East County target-shooting ban headed for approval

SAN DIEGO -- The San Diego County Board of Supervisors are taking one step closer to banning target shooting in San Diego’s back country.

Two popular shooting areas are located on open space in Dulzura owned by the Bureau of Land Management. Residents who live nearby have pushed for a ban for years, citing not only fire danger, but a danger to their lives.

“That’s why we’ve ben talking about it for eight years,” said Robin Brailsford, who lives near the shooting range.

She says for years she’s watched the area with concern.

“There was one week one year where there were six fires six weekends in a row,” said Brailsford.

The worst fire was last year’s Gate Fire which sparked in May. The fire scorched more than 2,000 acres and forced the evacuation of hundreds from the Dulzura area.

The fire broke out in a popular shooting spot named Pink Gate and the cause likely sparked by gunfire.

Residents who live near Pink Gate and Donohoe Flats, another popular area, took their argument before the County Board of Supervisors Tuesday. They said it’s not just about fire dangers but also their safety.

“We here the chilling sounds bullets flying through our properties,” said Cliff Keller, a resident.

Brailsford called the area a warzone.

”We have a constant shooting around us from people who are target shooting,” said Brailsford. “There’s an enormous amount of trash, we often fill up the bed of our truck with trash.”

“If we felt as a club if fire safety was at stake with this ordinance we would be all for it,” said Jon Sivers, manager of South Bay Rod & Gun Club.

The gun club is located right next to the land in question.

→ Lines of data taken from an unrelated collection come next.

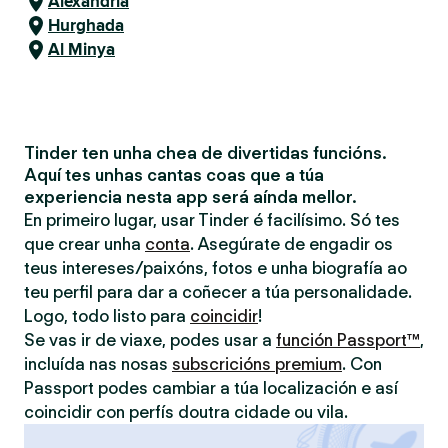
Alexandría
Hurghada
Al Minya
Tinder ten unha chea de divertidas funcións.
Aquí tes unhas cantas coas que a túa
experiencia nesta app será aínda mellor.
En primeiro lugar, usar Tinder é facilísimo. Só tes
que crear unha
conta
. Asegúrate de engadir os
teus intereses/paixóns, fotos e unha biografía ao
teu perfil para dar a coñecer a túa personalidade.
Logo, todo listo para
coincidir
!
Se vas ir de viaxe, podes usar a
función Passport™
,
incluída nas nosas
subscricións premium
. Con
Passport podes cambiar a túa localización e así
coincidir con perfís doutra cidade ou vila.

Sivers said the whole argument for the gun ban isn’t about fire danger.

“We feel that’s not the case. We feel there are just two or three squeaky wheels that have decided to jump on this thing about fire safety and it’s really they just don’t want shooting in their backyards,” said Sivers.

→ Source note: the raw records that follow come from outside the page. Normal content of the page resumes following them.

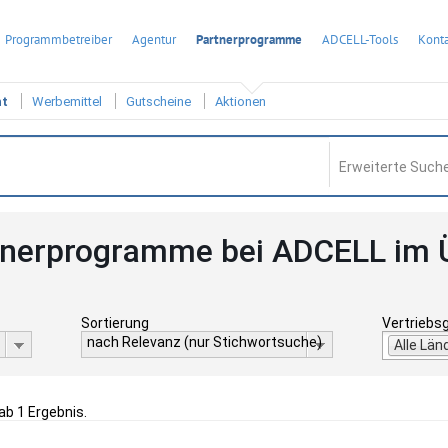
Programmbetreiber
Agentur
Partnerprogramme
ADCELL-Tools
Konta
ht
Werbemittel
Gutscheine
Aktionen
Erweiterte Suche
tnerprogramme bei ADCELL im 
Sortierung
Vertriebs
nach Relevanz (nur Stichwortsuche)
Alle Län
gab 1 Ergebnis.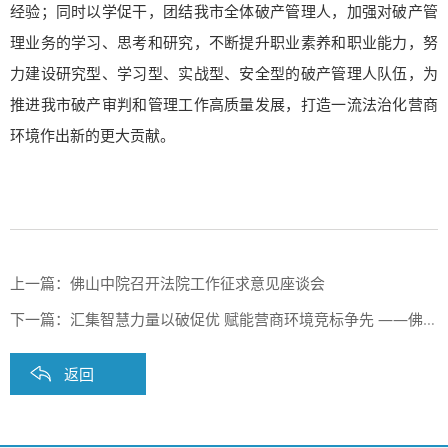
经验；同时以学促干，团结我市全体破产管理人，加强对破产管
理业务的学习、思考和研究，不断提升职业素养和职业能力，努
力建设研究型、学习型、实战型、安全型的破产管理人队伍，为
推进我市破产审判和管理工作高质量发展，打造一流法治化营商
环境作出新的更大贡献。
上一篇：
佛山中院召开法院工作征求意见座谈会
下一篇：
汇集智慧力量以破促优 赋能营商环境竞标争先 ——佛山中院党组副书记、副院长杨炯一行到我会调研指导工作
返回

According to Cal Fire, 10 fires in 10 years in the Dulzura and Otay areas were caused by target shooting. The BLM already bans shooting during high fire season, but County Supervisor Dianne Jacob pushed for a year round ban, not to include hunting or shooting in self defense.

“We’re not prohibiting all shooting in the area, only target shooting which has caused the problems,” said Jacob. “We all know it doesn’t take much before fire can spread to coastal, South Bay and other areas as we’ve seen.”

County Supervisors passed the ban 3 to 2.

A second reading of the ordinance is scheduled for November 13 and if passes again, it will take effect 30 days later.